--- DESCRIPTION OF THE TASK ---
The entries shown here must be retyped in full, with no pictures included.
___ TASK DATA
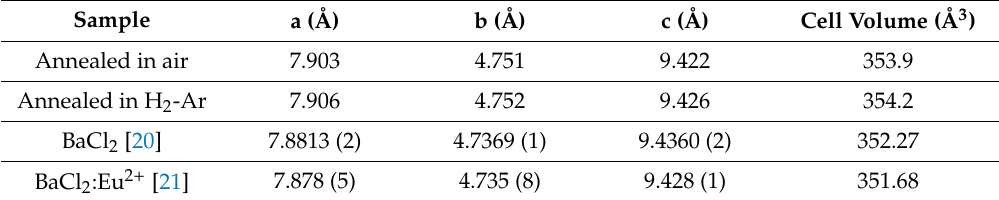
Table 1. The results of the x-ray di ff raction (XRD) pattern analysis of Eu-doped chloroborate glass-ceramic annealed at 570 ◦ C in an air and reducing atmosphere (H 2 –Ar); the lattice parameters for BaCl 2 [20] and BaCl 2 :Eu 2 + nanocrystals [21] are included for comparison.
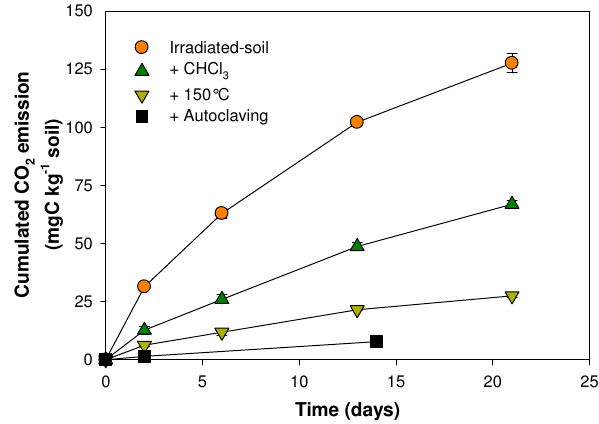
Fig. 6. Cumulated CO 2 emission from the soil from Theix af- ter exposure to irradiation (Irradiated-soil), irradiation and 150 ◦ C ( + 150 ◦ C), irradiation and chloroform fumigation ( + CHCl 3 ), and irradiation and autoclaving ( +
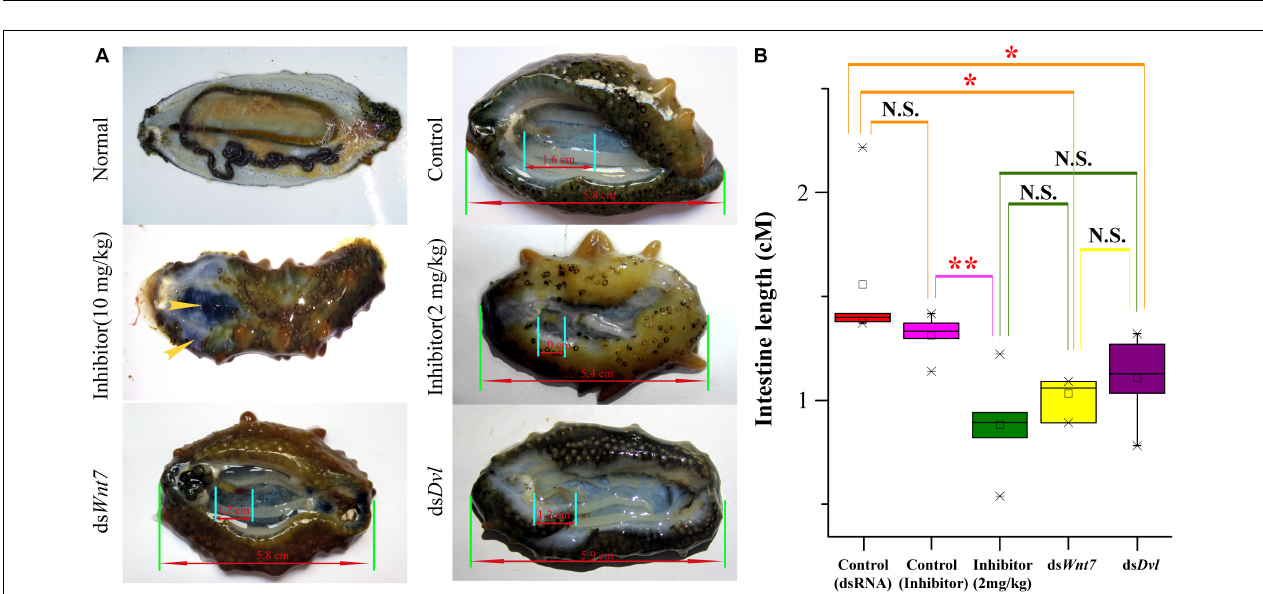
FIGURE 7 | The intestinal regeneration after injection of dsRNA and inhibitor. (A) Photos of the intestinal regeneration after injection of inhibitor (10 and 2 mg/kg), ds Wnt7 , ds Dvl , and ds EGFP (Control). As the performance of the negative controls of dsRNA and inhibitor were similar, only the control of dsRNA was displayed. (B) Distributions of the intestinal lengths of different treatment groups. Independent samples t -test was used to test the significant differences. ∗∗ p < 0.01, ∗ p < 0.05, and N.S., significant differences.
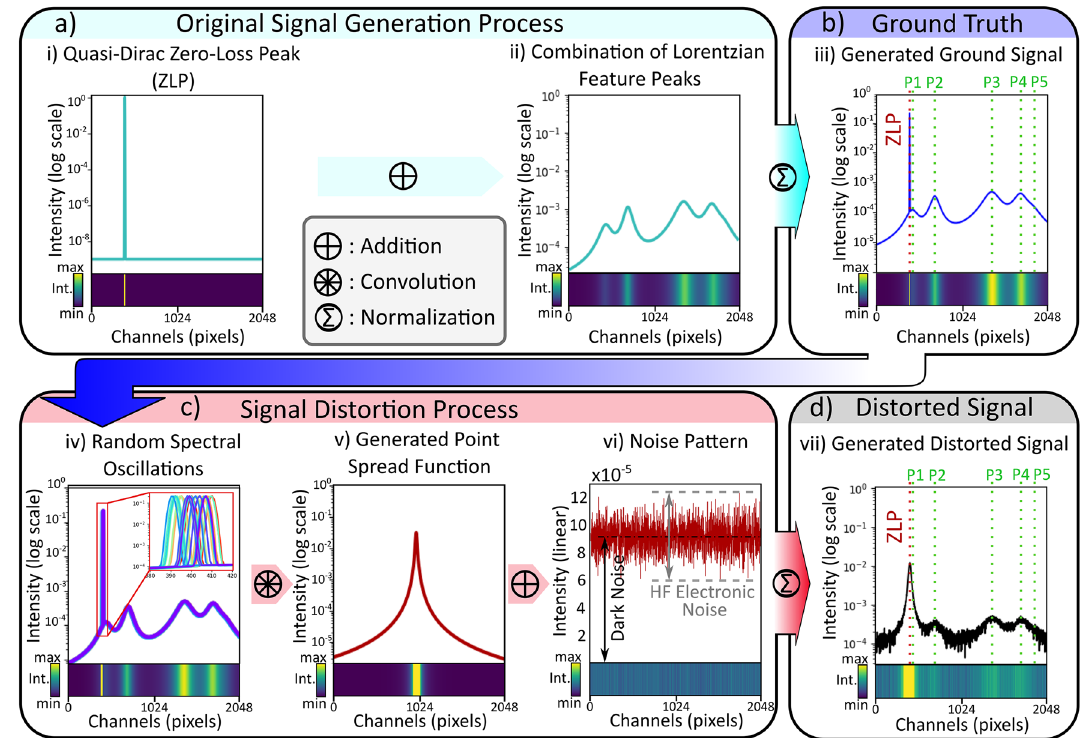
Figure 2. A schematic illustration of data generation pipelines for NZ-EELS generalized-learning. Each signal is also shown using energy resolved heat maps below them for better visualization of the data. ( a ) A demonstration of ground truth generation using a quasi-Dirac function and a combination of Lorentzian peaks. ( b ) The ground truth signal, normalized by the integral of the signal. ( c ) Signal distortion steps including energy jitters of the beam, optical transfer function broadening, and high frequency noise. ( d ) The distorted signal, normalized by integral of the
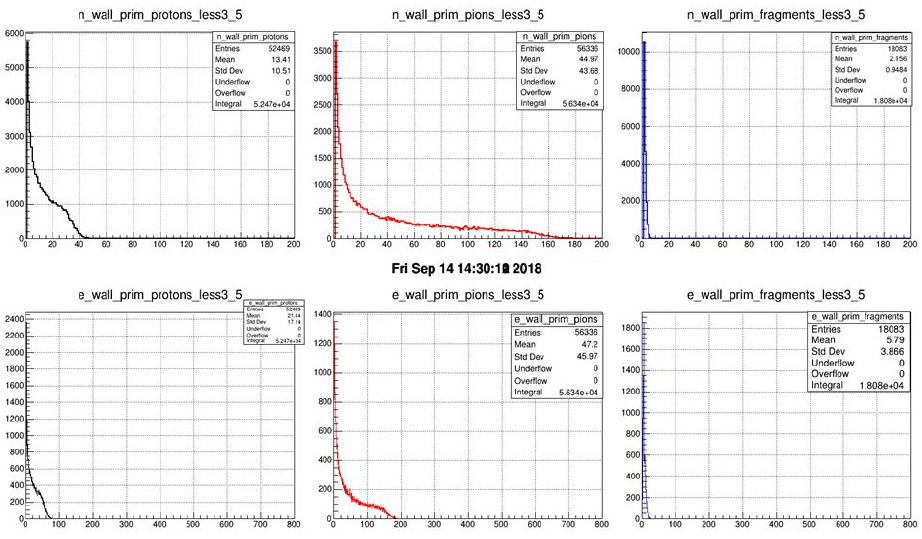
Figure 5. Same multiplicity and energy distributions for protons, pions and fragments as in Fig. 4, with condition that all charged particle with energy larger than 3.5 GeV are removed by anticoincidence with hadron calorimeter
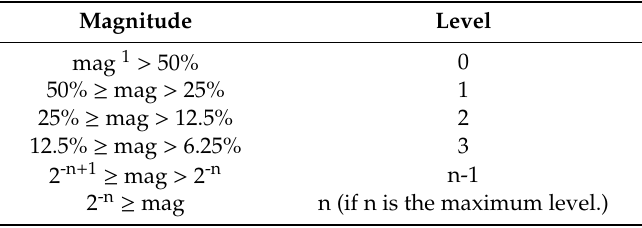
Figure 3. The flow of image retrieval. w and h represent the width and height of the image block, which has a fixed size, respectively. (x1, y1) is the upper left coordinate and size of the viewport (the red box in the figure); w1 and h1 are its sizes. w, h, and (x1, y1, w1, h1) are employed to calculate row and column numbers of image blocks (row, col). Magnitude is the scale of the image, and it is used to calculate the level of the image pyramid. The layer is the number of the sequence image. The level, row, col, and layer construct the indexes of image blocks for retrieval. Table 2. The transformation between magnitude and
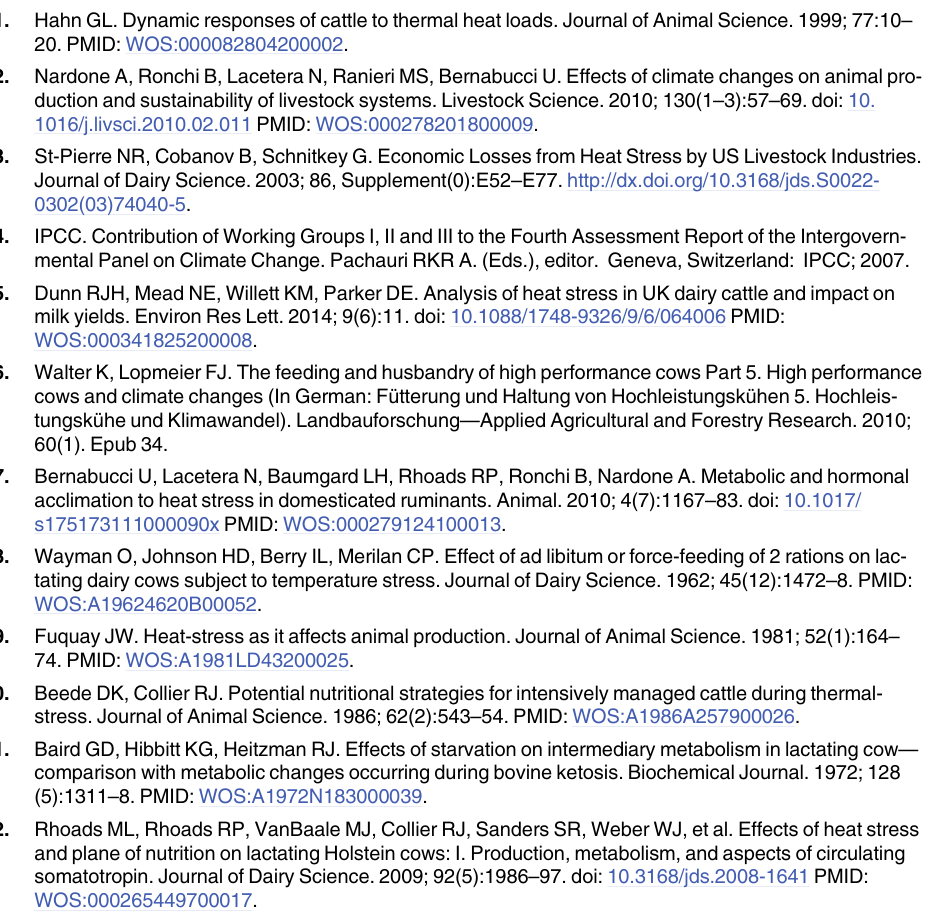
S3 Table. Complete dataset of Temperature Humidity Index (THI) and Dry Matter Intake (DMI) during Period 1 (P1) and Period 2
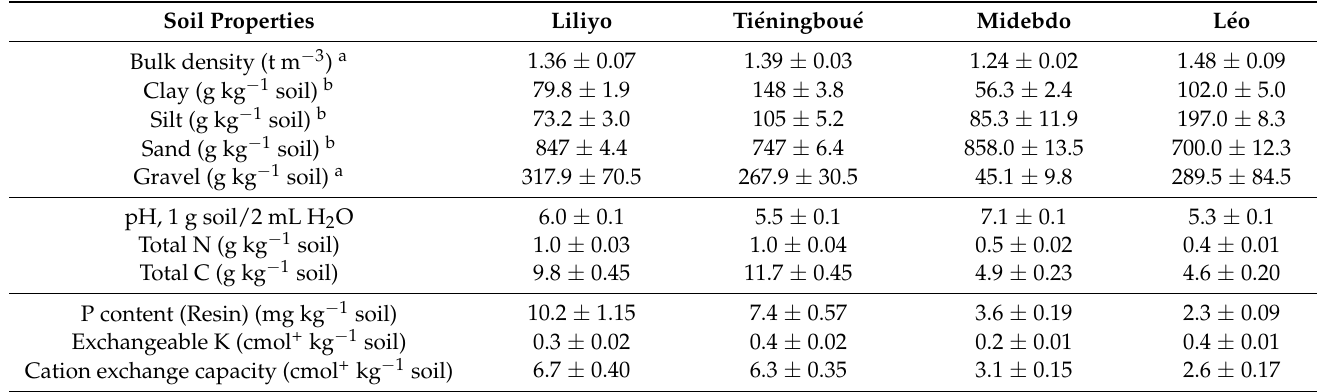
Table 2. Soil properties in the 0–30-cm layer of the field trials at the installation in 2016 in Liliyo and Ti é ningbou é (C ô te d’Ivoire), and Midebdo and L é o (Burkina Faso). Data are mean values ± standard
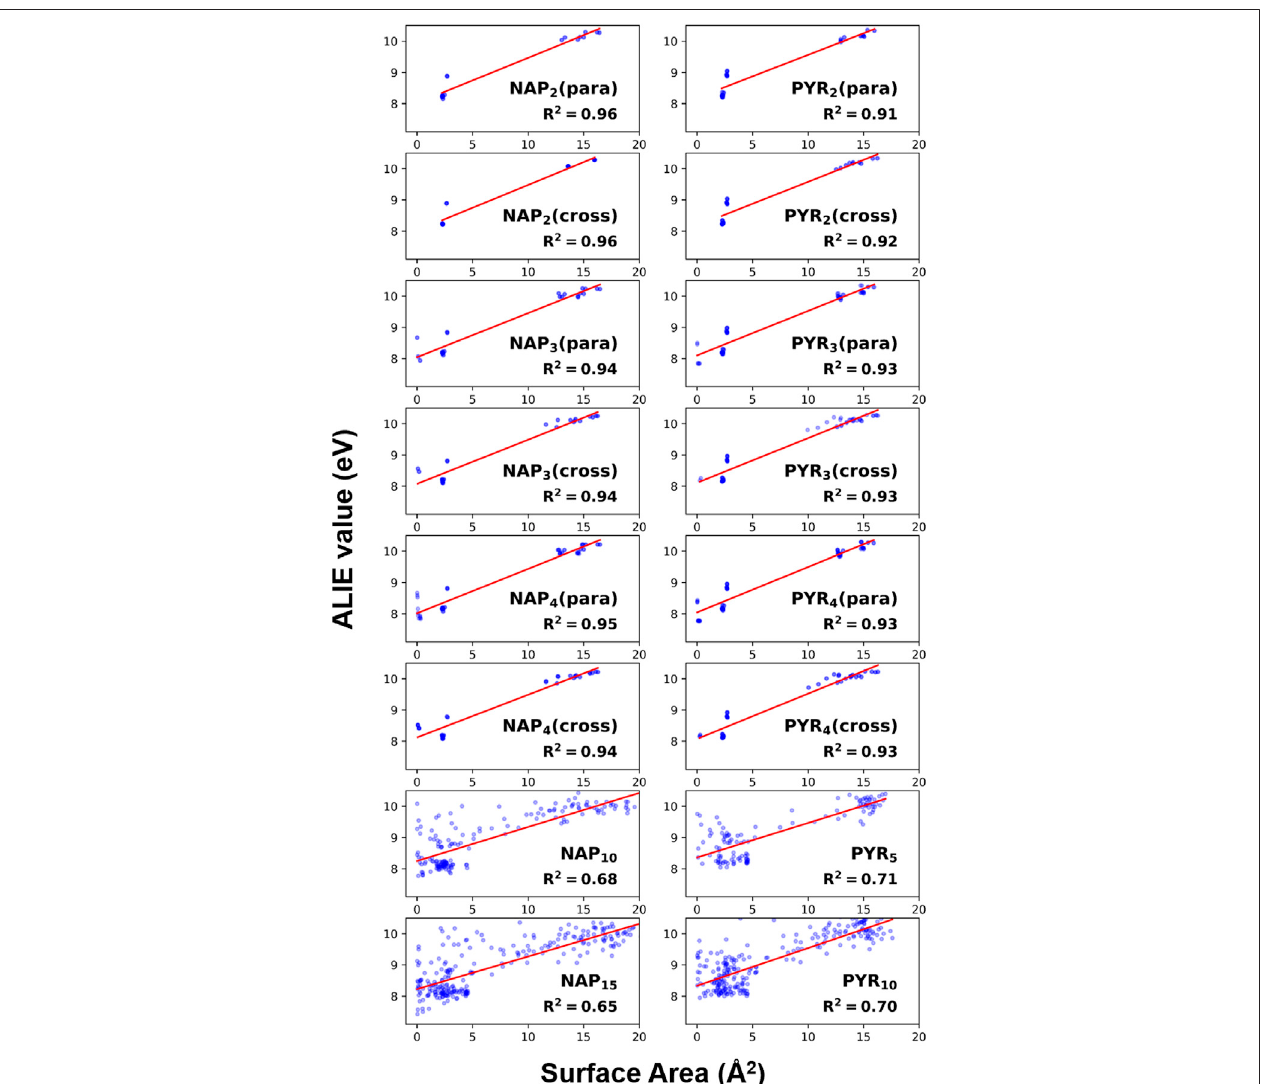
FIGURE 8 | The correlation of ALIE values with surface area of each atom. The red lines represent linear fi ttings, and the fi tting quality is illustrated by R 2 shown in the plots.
______
--- RESPONSE ---
Table 1. The results of the x-ray di ff raction (XRD) pattern analysis of Eu-doped chloroborate glass-ceramic annealed at 570 ◦ C in an air and reducing atmosphere (H 2 –Ar); the lattice parameters for BaCl 2 [20] and BaCl 2 :Eu 2 + nanocrystals [21] are included for comparison.
Fig. 6. Cumulated CO 2 emission from the soil from Theix af- ter exposure to irradiation (Irradiated-soil), irradiation and 150 ◦ C ( + 150 ◦ C), irradiation and chloroform fumigation ( + CHCl 3 ), and irradiation and autoclaving ( +
FIGURE 7 | The intestinal regeneration after injection of dsRNA and inhibitor. (A) Photos of the intestinal regeneration after injection of inhibitor (10 and 2 mg/kg), ds Wnt7 , ds Dvl , and ds EGFP (Control). As the performance of the negative controls of dsRNA and inhibitor were similar, only the control of dsRNA was displayed. (B) Distributions of the intestinal lengths of different treatment groups. Independent samples t -test was used to test the significant differences. ∗∗ p < 0.01, ∗ p < 0.05, and N.S., significant differences.
Figure 2. A schematic illustration of data generation pipelines for NZ-EELS generalized-learning. Each signal is also shown using energy resolved heat maps below them for better visualization of the data. ( a ) A demonstration of ground truth generation using a quasi-Dirac function and a combination of Lorentzian peaks. ( b ) The ground truth signal, normalized by the integral of the signal. ( c ) Signal distortion steps including energy jitters of the beam, optical transfer function broadening, and high frequency noise. ( d ) The distorted signal, normalized by integral of the
Figure 5. Same multiplicity and energy distributions for protons, pions and fragments as in Fig. 4, with condition that all charged particle with energy larger than 3.5 GeV are removed by anticoincidence with hadron calorimeter
Figure 3. The flow of image retrieval. w and h represent the width and height of the image block, which has a fixed size, respectively. (x1, y1) is the upper left coordinate and size of the viewport (the red box in the figure); w1 and h1 are its sizes. w, h, and (x1, y1, w1, h1) are employed to calculate row and column numbers of image blocks (row, col). Magnitude is the scale of the image, and it is used to calculate the level of the image pyramid. The layer is the number of the sequence image. The level, row, col, and layer construct the indexes of image blocks for retrieval. Table 2. The transformation between magnitude and
S3 Table. Complete dataset of Temperature Humidity Index (THI) and Dry Matter Intake (DMI) during Period 1 (P1) and Period 2
Table 2. Soil properties in the 0–30-cm layer of the field trials at the installation in 2016 in Liliyo and Ti é ningbou é (C ô te d’Ivoire), and Midebdo and L é o (Burkina Faso). Data are mean values ± standard
FIGURE 8 | The correlation of ALIE values with surface area of each atom. The red lines represent linear fi ttings, and the fi tting quality is illustrated by R 2 shown in the plots.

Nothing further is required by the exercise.